◆ WORK TASK: Copy out the text from each of the rows below exactly as it appears, line for line, and leave out the pictures.

◆ INPUT FOR THIS TASK:
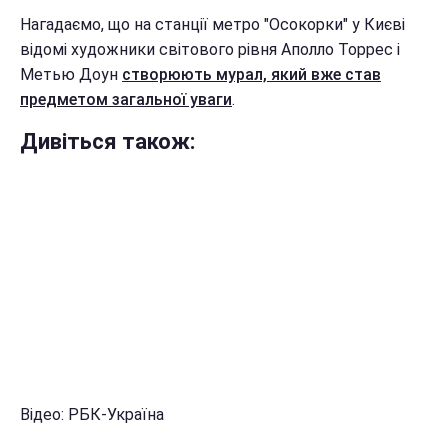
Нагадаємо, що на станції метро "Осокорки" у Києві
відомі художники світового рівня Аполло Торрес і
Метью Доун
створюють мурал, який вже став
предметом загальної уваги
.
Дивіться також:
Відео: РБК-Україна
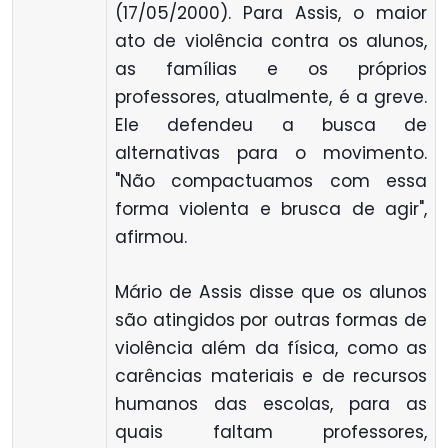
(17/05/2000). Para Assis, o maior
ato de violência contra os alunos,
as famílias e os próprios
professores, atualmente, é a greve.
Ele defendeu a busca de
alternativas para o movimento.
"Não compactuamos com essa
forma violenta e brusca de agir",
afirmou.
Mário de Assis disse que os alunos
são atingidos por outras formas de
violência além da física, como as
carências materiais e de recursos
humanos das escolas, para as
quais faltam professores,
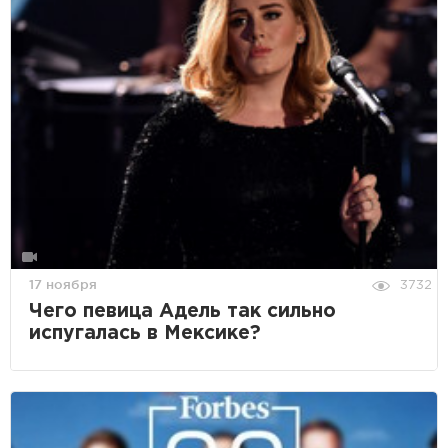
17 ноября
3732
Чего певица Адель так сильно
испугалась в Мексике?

◆ THE ANSWER:
Нагадаємо, що на станції метро "Осокорки" у Києві
відомі художники світового рівня Аполло Торрес і
Метью Доун
створюють мурал, який вже став
предметом загальної уваги
.
Дивіться також:
Відео: РБК-Україна
(17/05/2000). Para Assis, o maior
ato de violência contra os alunos,
as famílias e os próprios
professores, atualmente, é a greve.
Ele defendeu a busca de
alternativas para o movimento.
"Não compactuamos com essa
forma violenta e brusca de agir",
afirmou.
Mário de Assis disse que os alunos
são atingidos por outras formas de
violência além da física, como as
carências materiais e de recursos
humanos das escolas, para as
quais faltam professores,
17 ноября
3732
Чего певица Адель так сильно
испугалась в Мексике?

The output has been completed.